Ce dialogue, pris sur le vif, a toutes les apparences d’un trait de la vie romaine, trait fréquent, nous assure le satirique. Ce n’est point là une de ces calomnies atroces que le populaire ou les gens d’esprit répandaient contre les chrétiens. Il est impossible de douter que le judaïsme s’imposât à plus d’un Romain comme une autre superstition orientale, que du moins il ne fallait pas braver.

C’était aller plus loin que d’inaugurer le sabbat d’une façon positive, en allumant des lampes le vendredi soir et de se contenter d’une maigre cuisine. C’est ce que décrit Perse[2] :

Mais au retour des jours d’Hérode, lorsque sur les fenêtres dégouttant d’huile les lampes en rangée et ornées de violettes ont vomi une fumée grasse, quand une queue de thon nage au fond d’un plat de terre rouge et que la cruche blanche est remplie de vin, tu remues les lèvres en silence, et tu te pâmes aux sabbats des circoncis[3].

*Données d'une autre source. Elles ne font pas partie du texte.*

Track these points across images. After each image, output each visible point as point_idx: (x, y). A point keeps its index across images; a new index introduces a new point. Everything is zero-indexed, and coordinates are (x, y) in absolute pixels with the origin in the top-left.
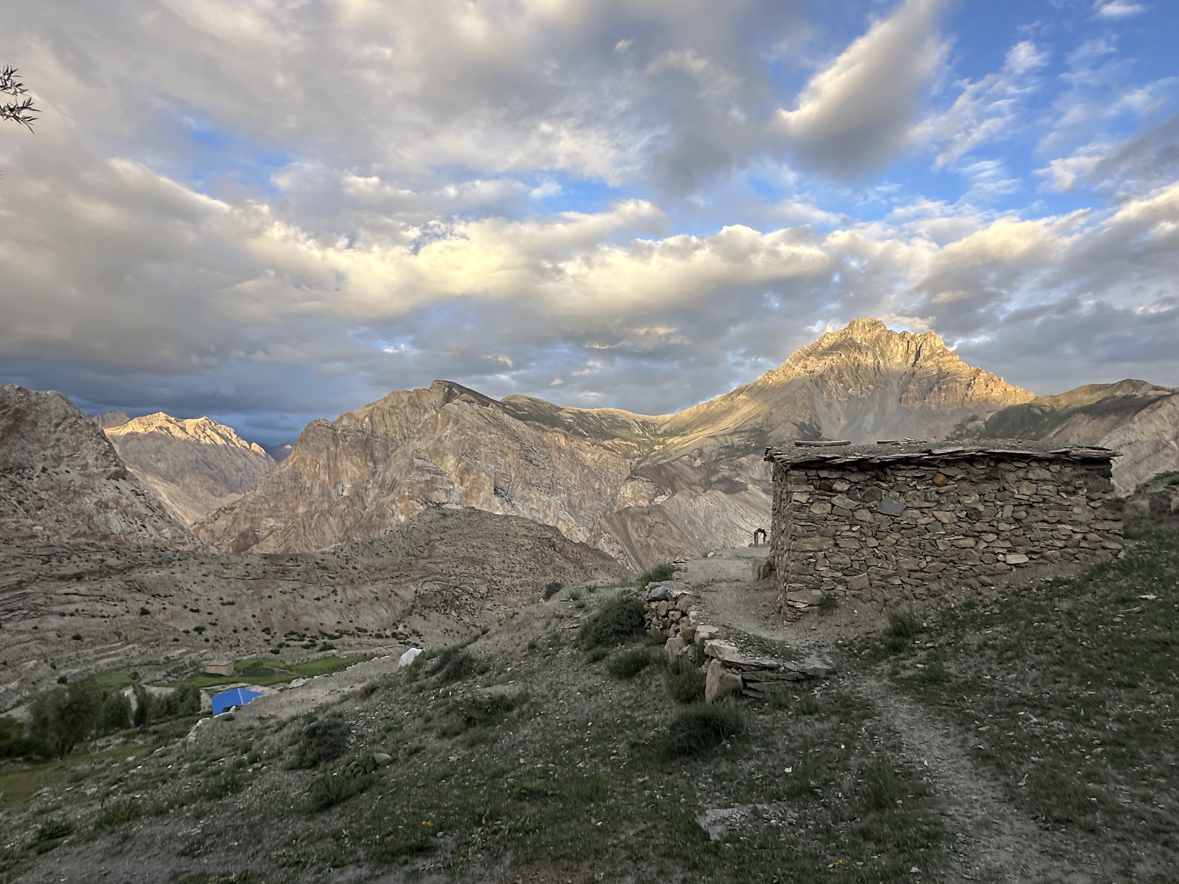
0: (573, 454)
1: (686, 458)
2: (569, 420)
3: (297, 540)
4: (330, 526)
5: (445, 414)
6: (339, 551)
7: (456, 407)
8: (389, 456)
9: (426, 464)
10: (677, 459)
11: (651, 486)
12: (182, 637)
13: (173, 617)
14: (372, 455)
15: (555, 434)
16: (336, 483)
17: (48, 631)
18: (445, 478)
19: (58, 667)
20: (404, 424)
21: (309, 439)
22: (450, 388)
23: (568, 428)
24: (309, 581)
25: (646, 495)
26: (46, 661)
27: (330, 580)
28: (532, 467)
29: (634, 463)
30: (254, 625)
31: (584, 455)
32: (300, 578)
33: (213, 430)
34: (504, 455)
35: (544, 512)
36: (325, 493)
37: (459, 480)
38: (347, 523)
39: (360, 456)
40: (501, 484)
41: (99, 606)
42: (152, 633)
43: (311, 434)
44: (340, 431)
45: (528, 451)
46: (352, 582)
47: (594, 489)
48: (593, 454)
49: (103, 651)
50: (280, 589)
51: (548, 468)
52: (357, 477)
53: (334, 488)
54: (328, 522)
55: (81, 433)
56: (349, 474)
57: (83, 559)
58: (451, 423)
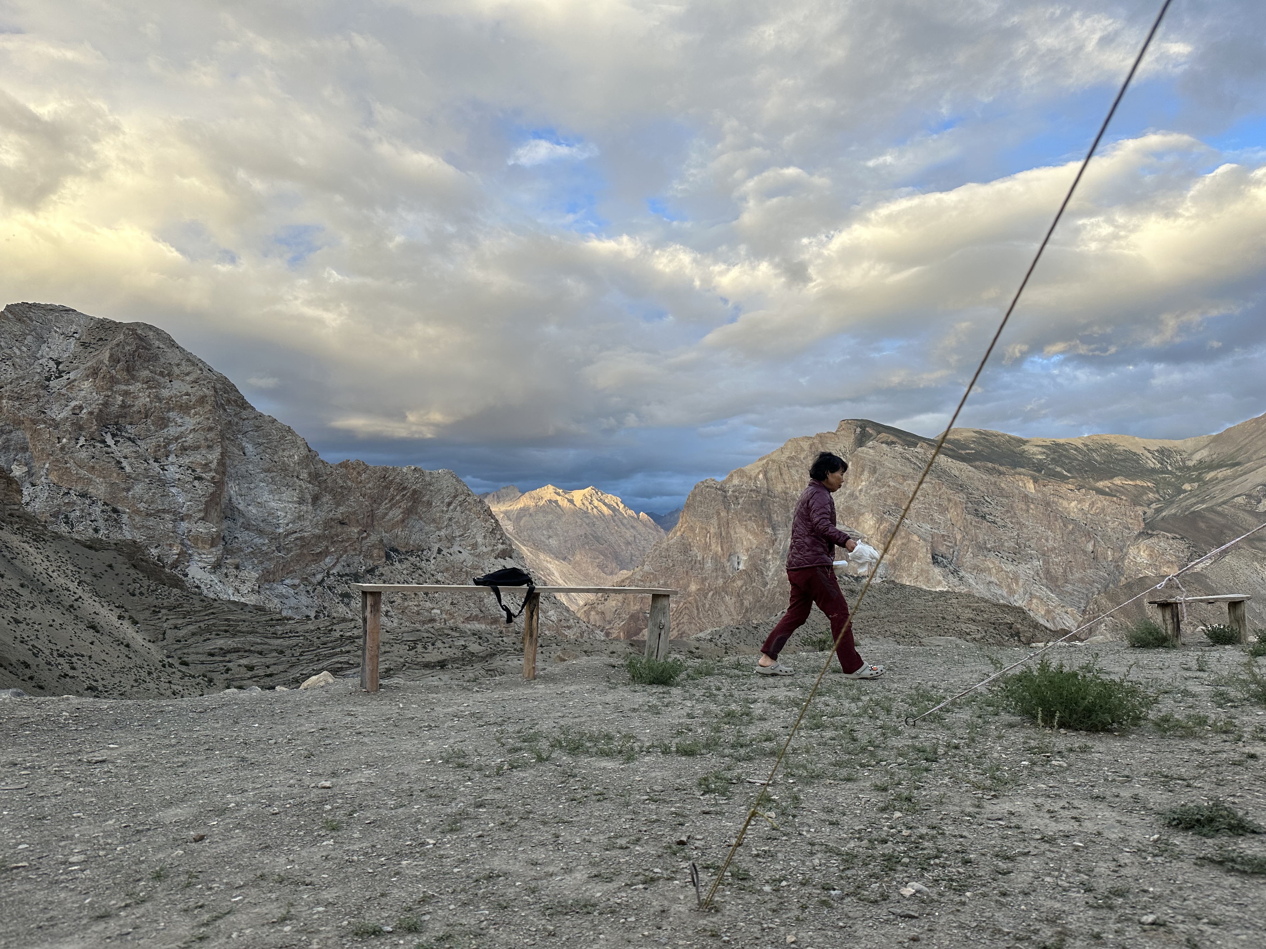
0: (1048, 504)
1: (1240, 500)
2: (1040, 457)
3: (690, 623)
4: (727, 606)
5: (857, 463)
7: (871, 451)
10: (1224, 503)
11: (1182, 545)
14: (770, 519)
15: (1017, 477)
16: (730, 555)
21: (696, 504)
22: (863, 428)
23: (1038, 467)
25: (1173, 559)
28: (985, 524)
29: (1150, 512)
31: (1065, 503)
33: (600, 500)
34: (943, 510)
35: (1009, 586)
36: (719, 568)
37: (881, 546)
38: (746, 603)
39: (755, 521)
40: (942, 549)
43: (698, 499)
44: (730, 493)
45: (978, 503)
47: (1085, 552)
48: (1080, 502)
51: (1011, 525)
52: (754, 547)
53: (728, 561)
54: (724, 602)
55: (470, 511)
56: (745, 543)
57: (447, 645)
58: (866, 473)
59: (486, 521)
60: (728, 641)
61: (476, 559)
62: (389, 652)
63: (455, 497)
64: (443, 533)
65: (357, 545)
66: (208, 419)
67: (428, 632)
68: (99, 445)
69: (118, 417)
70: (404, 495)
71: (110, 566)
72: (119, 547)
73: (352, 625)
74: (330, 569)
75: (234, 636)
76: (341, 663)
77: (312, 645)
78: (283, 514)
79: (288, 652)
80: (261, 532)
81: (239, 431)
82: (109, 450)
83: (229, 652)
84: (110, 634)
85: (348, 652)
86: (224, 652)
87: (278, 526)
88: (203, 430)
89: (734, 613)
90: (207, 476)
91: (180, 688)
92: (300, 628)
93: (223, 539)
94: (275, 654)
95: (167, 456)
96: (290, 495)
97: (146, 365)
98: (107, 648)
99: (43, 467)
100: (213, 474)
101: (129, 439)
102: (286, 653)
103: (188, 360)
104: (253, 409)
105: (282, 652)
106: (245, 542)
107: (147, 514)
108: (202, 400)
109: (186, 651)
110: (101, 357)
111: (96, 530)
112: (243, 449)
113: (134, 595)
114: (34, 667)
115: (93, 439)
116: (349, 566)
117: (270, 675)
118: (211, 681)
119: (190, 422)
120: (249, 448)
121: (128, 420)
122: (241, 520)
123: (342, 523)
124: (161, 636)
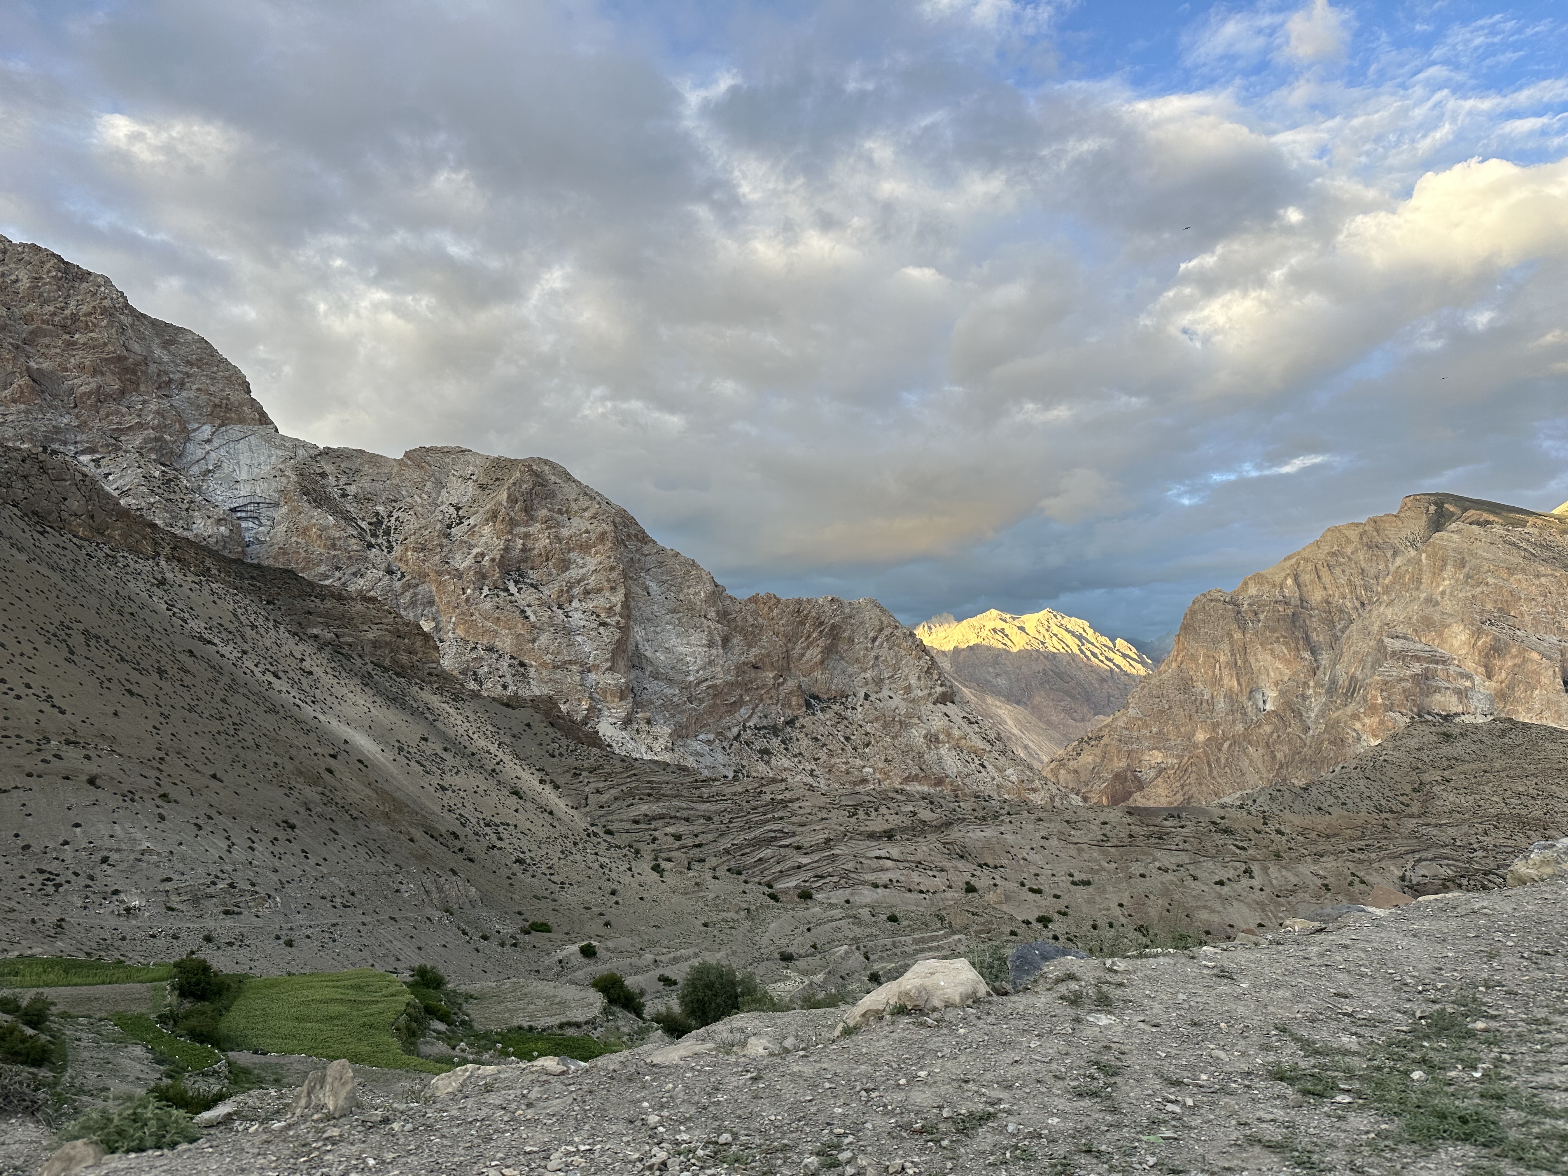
3: (1200, 784)
4: (1251, 761)
5: (1435, 553)
6: (1250, 802)
7: (1455, 537)
8: (1337, 639)
9: (1408, 645)
12: (1022, 930)
13: (1008, 898)
14: (1307, 640)
16: (1251, 692)
17: (861, 907)
18: (1451, 670)
19: (872, 957)
20: (1358, 581)
21: (1196, 625)
22: (1439, 505)
24: (1203, 853)
26: (858, 948)
27: (1238, 851)
30: (1123, 920)
32: (1187, 846)
33: (1061, 626)
36: (1235, 708)
37: (1481, 670)
38: (1279, 755)
39: (1286, 644)
41: (915, 877)
42: (982, 920)
43: (1199, 617)
44: (1245, 606)
46: (1278, 856)
49: (922, 941)
50: (1157, 864)
52: (1286, 679)
53: (1250, 699)
54: (1247, 755)
55: (899, 647)
56: (1272, 674)
57: (892, 811)
58: (1449, 567)
59: (920, 658)
60: (1266, 808)
61: (911, 705)
62: (826, 819)
63: (881, 630)
64: (869, 675)
65: (773, 693)
66: (610, 557)
67: (869, 794)
68: (502, 593)
69: (519, 562)
70: (821, 632)
71: (528, 725)
72: (535, 702)
73: (783, 787)
74: (745, 721)
75: (658, 800)
76: (774, 831)
77: (742, 810)
78: (693, 660)
79: (716, 819)
80: (670, 681)
81: (641, 569)
82: (513, 599)
83: (654, 819)
84: (533, 800)
85: (782, 818)
86: (650, 819)
87: (688, 673)
88: (605, 570)
89: (1264, 770)
90: (611, 621)
91: (608, 861)
92: (727, 790)
93: (632, 691)
94: (702, 821)
95: (571, 602)
96: (699, 638)
97: (543, 503)
98: (531, 815)
99: (450, 620)
100: (618, 618)
101: (532, 585)
102: (715, 820)
103: (586, 494)
104: (655, 542)
105: (709, 819)
106: (655, 693)
107: (554, 667)
108: (602, 537)
109: (609, 818)
110: (499, 498)
111: (505, 687)
112: (646, 588)
113: (554, 756)
114: (462, 838)
115: (496, 588)
116: (766, 717)
117: (699, 846)
118: (637, 852)
119: (592, 562)
120: (653, 586)
121: (530, 564)
122: (650, 669)
123: (755, 667)
124: (583, 802)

Tertullien est témoin des mêmes faits, s’il est permis de compléter ce qu’il dit des usages empruntés par les païens aux Juifs par la description des usages des Juifs[4].

Il juge, encore plus nettement qu’Horace, l’observation du sabbat compatible avec la profession de la religion païenne : c’est un emprunt fait à une religion étrangère, dans en temps ou l’on ne croyait pouvoir prendre trop de précautions pour s’assurer la protection des dieux étrangers en participant à leurs rites.

  1. Sat. I, ix, 60 ss. : Haec dum agit, ecce Fuscus Aristius occurrit… « Certe nescio quid secreto velle loqui te Aiebas mecum ? — Memine bene, sed meliore Tempore dicam : hodie tricesima sabbata ; vin’ tu Curtis judaeis oppedere ? — Nulla mihi, inquam, Relligio ’st. — At mihi : sum paullo infirmior, unus Multorum. Ignosces ; alias loquar ».
  2. Satire V, 176 ss. : At cum Herodis venere dies unctaque fenestra Dispositae pinguem nebulam vomuere lucernae Portantes violas, rubrumque amplexa catinum, Cauda natat thynni, tumet alba fidelia vino : Labra moves tacitus recutitaque sabbat palles.
  3. Nous sommes obligé d’abandonner la traduction de M. Reinach : « pâle encore du sabbat », car on allume les lampes avant, non après le sabbat. Aujourd’hui encore les Juifs mangent de préférence du poisson le samedi.
  4. Tertull., Ad nationes, i, 13 : Vos certe estis, qui etiam in laterculum septem dierum solem recepistis, et ex diebus ipso priorem praelegistis, quo die lavacrum subtrahatis aut in vesperam differatis, aut otium et prandium curetis. Quod quidem facitis exorbitantes et ipsi a vestris ad alienas religiones. Iudaei enim festi sabbata et coena pura et Iudaici ritus lucernarum cum azymis et orationes litorales, quae utique aliena sunt a diis vestris.